Untuk membuktikan kebenaran dhobit ini maka kita perlu memahami hakikat qiyas. Secara singkat qiyas didefinisikan dengan menyamakan kasus baru yang belum ada kejelasan hukumnya dengan kasus lama yang sudah dijelaskan hukumnnya, baik oleh Nash ataupun Ijma'. Dengan demikian hakikat qiyas terdiri dari empat pilar yaitu Ashl, Far', hukum Ashl, dan Illat.  Dari keempat pilar qiyas ini yang menjadikan pebedaan mendasar antara qiyas dengan akomodasi terhadap maslahah secara mutlak adalah pilar pertama yaitu Ashl. Sebab, akomodasi terhadap maslahah secara mutlak hanyalah memiliki dua pilar yaitu Far' dan illat yang dalam pandangan Mujtahid memiliki kesesuaian dengan maslahah yang diakui oleh Syara'.
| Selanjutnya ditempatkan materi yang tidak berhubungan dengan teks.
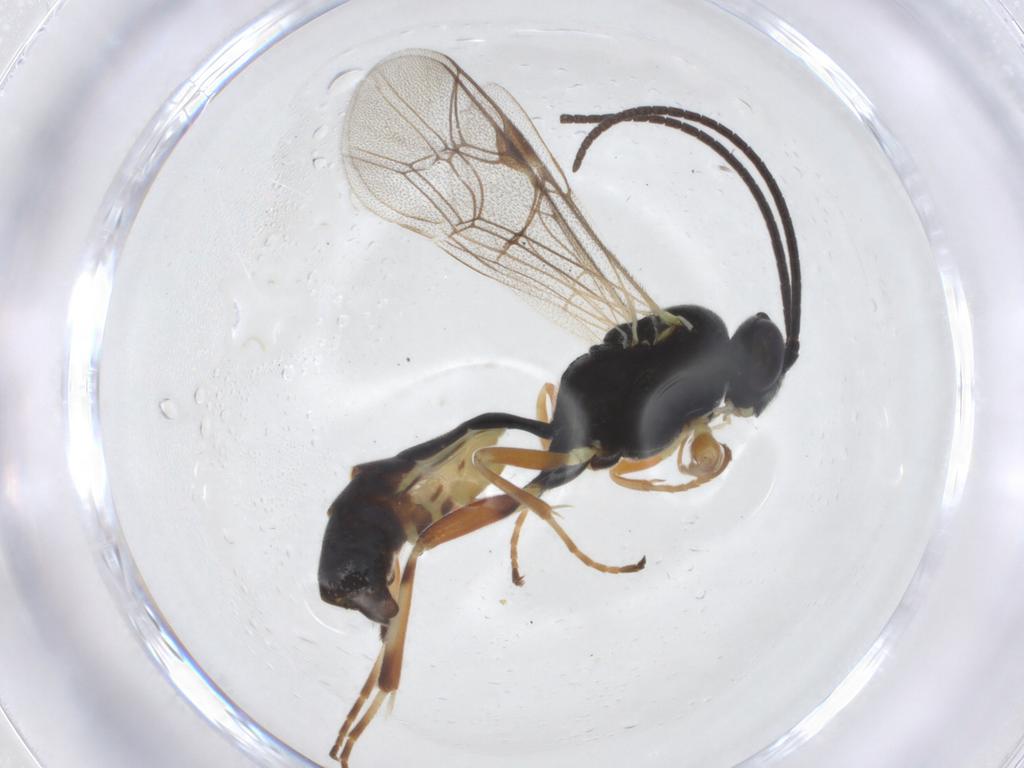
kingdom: Animalia
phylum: Arthropoda
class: Insecta
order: Hymenoptera
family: Ichneumonidae
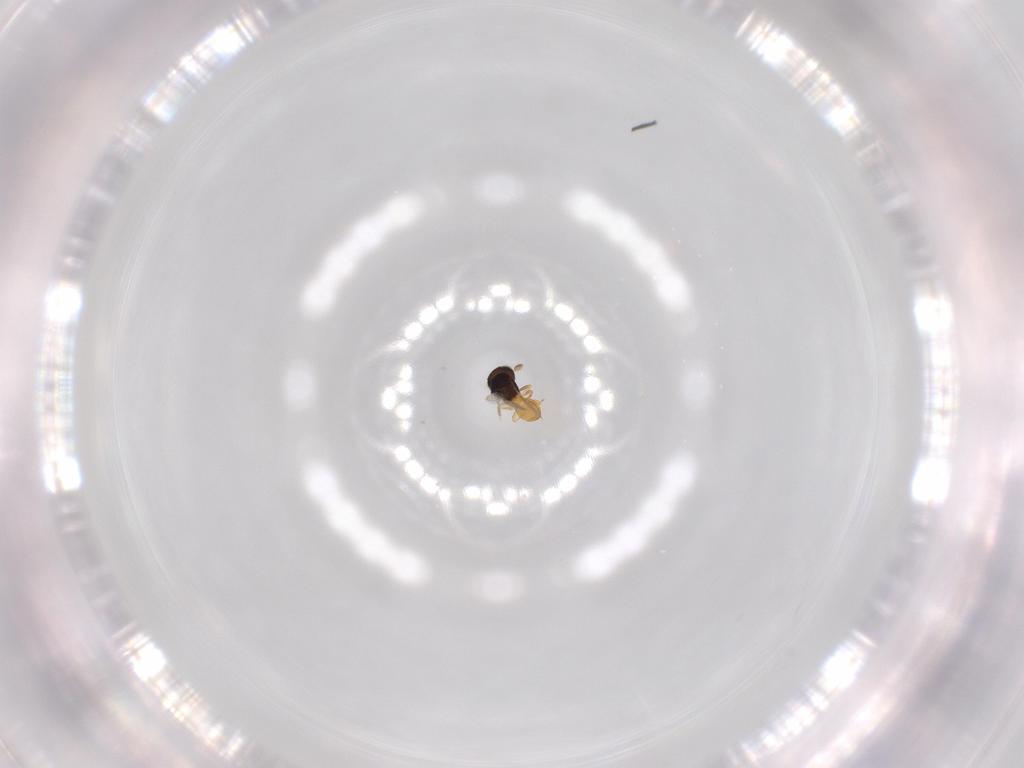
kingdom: Animalia
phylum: Arthropoda
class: Insecta
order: Hymenoptera
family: Scelionidae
          Qiyas bisa menjadi dalil yang legal apabila keempat pilar tersebut sudah memenuhi syarat-syarat tertentu, yang mayoritasnya berkisar pada syarat-syarat illat, yiatu antara lain adalah:
  • Keberadaan illat tersebut didalam hukum Ashal harus diakui. Artinya illat tersebut ditunjukkan oleh nash atau ijma' atau berupa sifat yang pantas dan sesuai menjadi muara hukum.
  • Illat tersebut harus wujud di dalam far'.
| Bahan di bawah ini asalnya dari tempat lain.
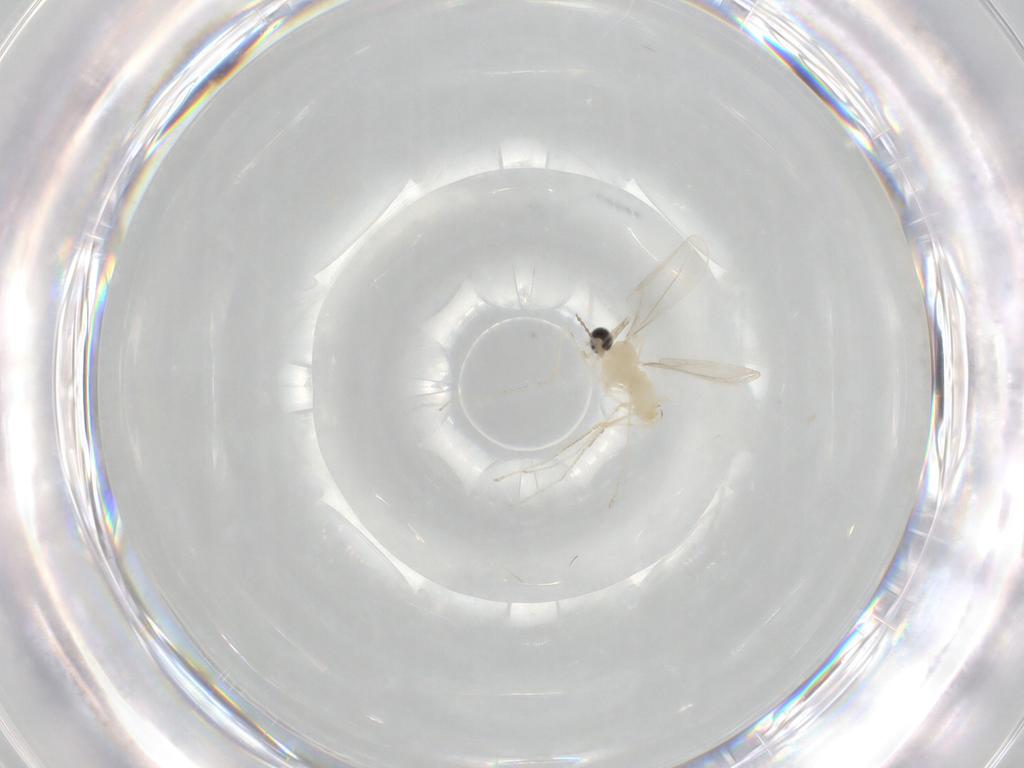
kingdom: Animalia
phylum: Arthropoda
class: Insecta
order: Diptera
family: Cecidomyiidae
  • Pengakuan terhadap illat tersebut tidak menyebabkan batalnya hukum ashl.
  • berupa sifat yang jelas dan bisa dibatasi dengan akal.
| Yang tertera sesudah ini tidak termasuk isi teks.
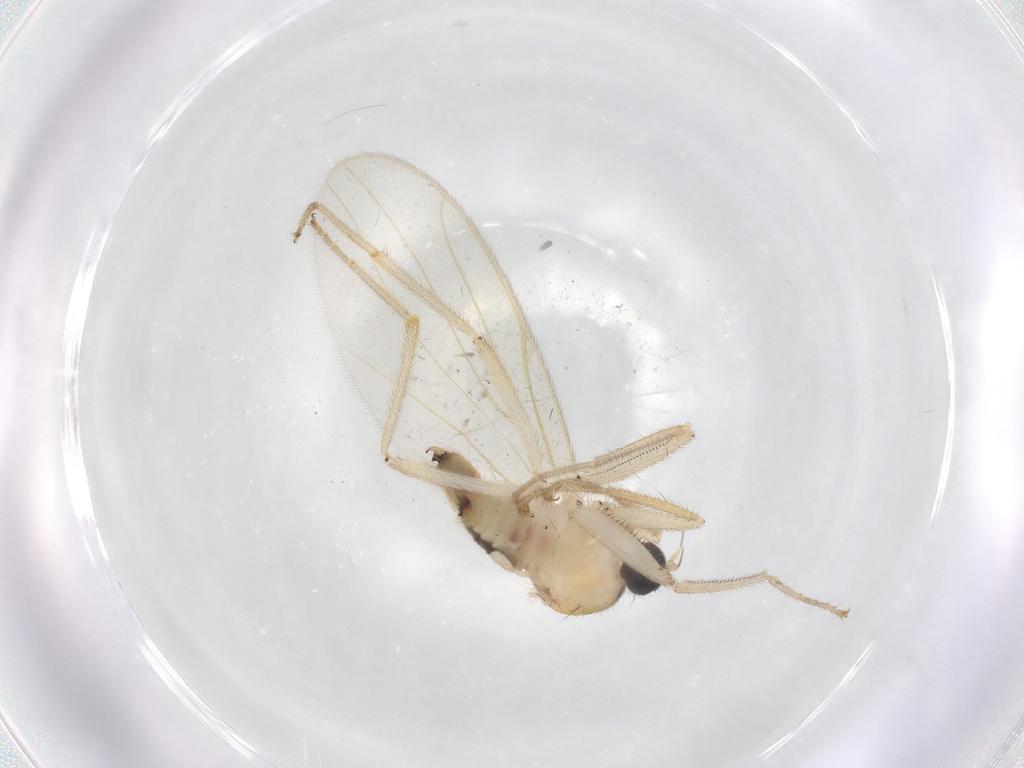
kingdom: Animalia
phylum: Arthropoda
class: Insecta
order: Diptera
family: Hybotidae
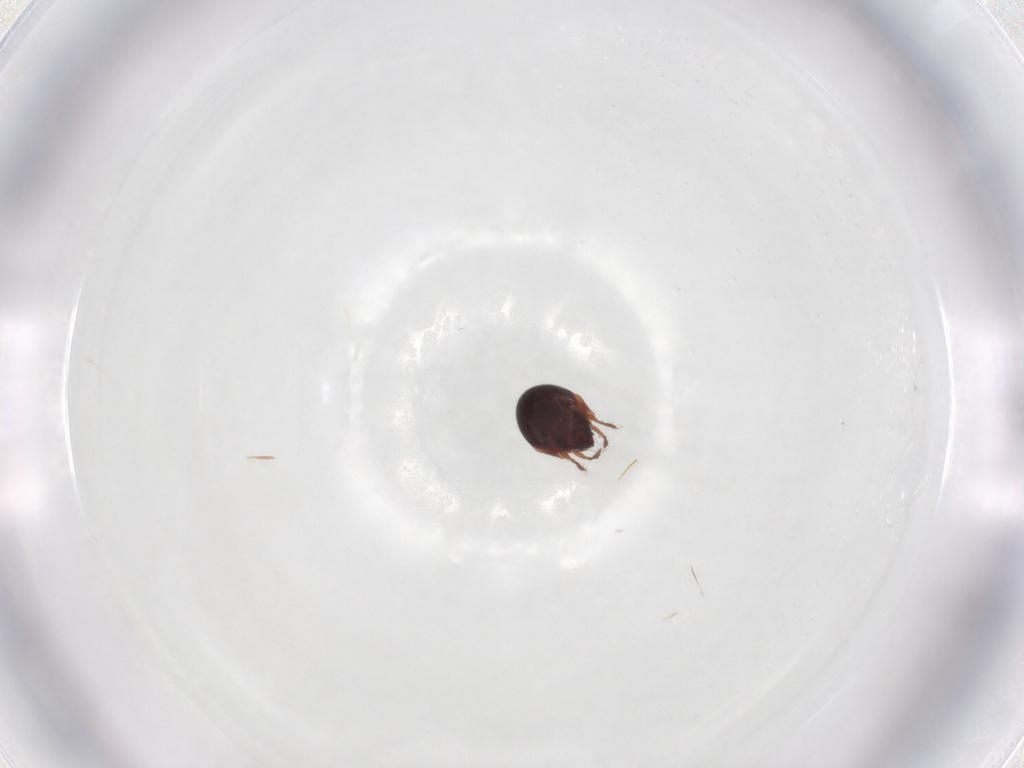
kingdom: Animalia
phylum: Arthropoda
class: Arachnida
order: Sarcoptiformes
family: Humerobatidae
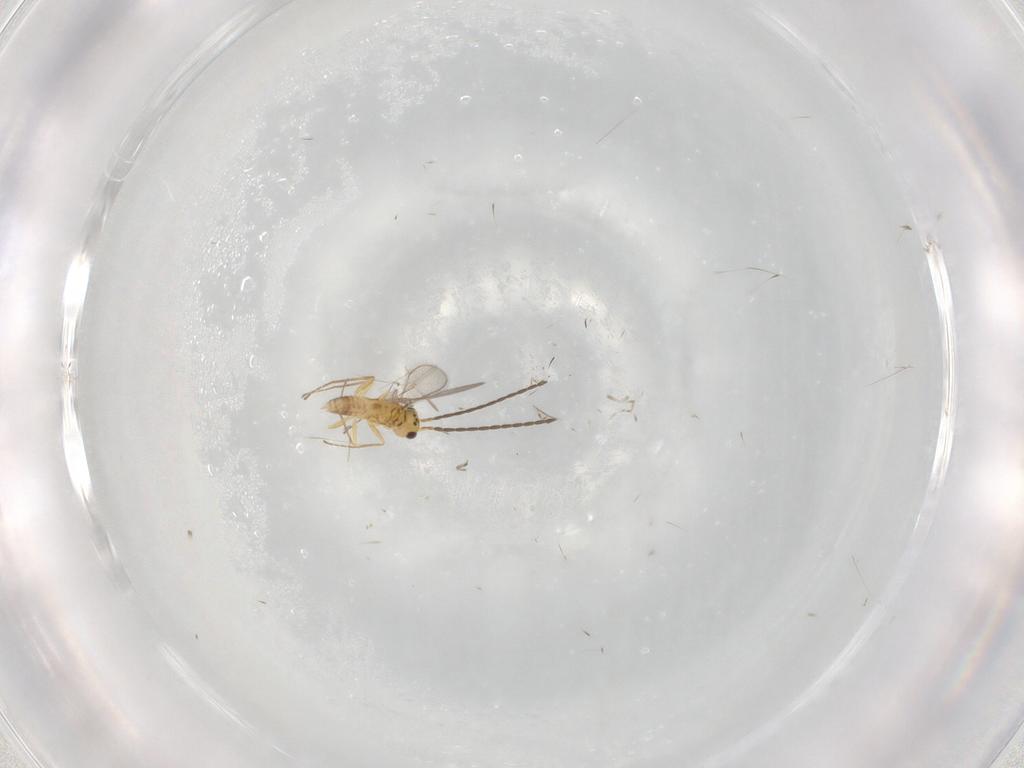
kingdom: Animalia
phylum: Arthropoda
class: Insecta
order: Hymenoptera
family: Mymaridae
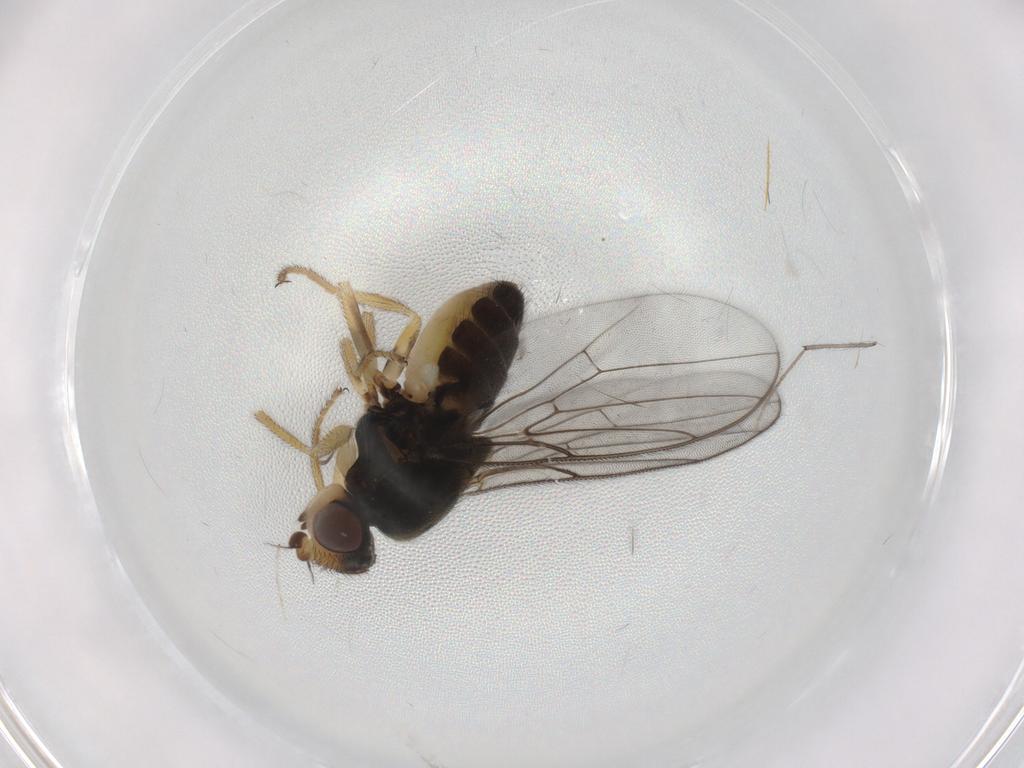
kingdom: Animalia
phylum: Arthropoda
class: Insecta
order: Diptera
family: Chloropidae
          Menurut al-Buthy, syarat-syarat ini tidak lain adalah untuk mengetahui bahwa sebuah illat  memang diakui oleh syara', sehingga ia bisa legal dijadikan sebagai muara penetapan hukum. Kemudian untuk memahami letak terjadinya kontradiksi antara  maslahah dengan qiyas dan kontradiksi antara qiyas itu sendiri, serta mana yang yang harus diprioritaskan, maka kita perlu mengetahui stratifikasi al-Washf al-Munasib  dilihat dari sisi diakui atau tidaknya, sebagaimana berikut ini:
  • al-Munasib al-Mulgha yaitu suatu sifat yang ditolak oleh Syari' untuk dijadikan sebagai muara hukum yaitu dengan cara memberlakukan hukum tidak sesuai dengan sifat tersebut. Contoh paling populer tentang hal ini adalah fatwa imam Yahya ibn Yahya al-Laitsy al-Maliky terhadap seorang raja ketika ia meminta fatwa terkait tindakannya, mennyetubuhi istrinya pada siang hari bulan Ramadan. Imam Yahya berfatwa ia harus berpuasa dua bulan berturut-turut. Hal ini, karena menurutnya kaffarat disyariatkan untuk tujuan menjerakan sementara yang efektif bagi seorang raja hanyalah puasa berturut-turut selama dua bulan. Namun ini ditolak oleh Syari' karena dalam hal ini--sebagaimana ditulis al-Syatibi didalam al-I'tishom--hanya ada dua alternatif yaitu mengikuti pendapat syafiiyah yang mengatakan kaffarat ini adalah kaffaratyang harus tertib atau mengikuti pendapat Malikiyyah yang mengatakan kaffarat ini kaffarat takhyir.[4]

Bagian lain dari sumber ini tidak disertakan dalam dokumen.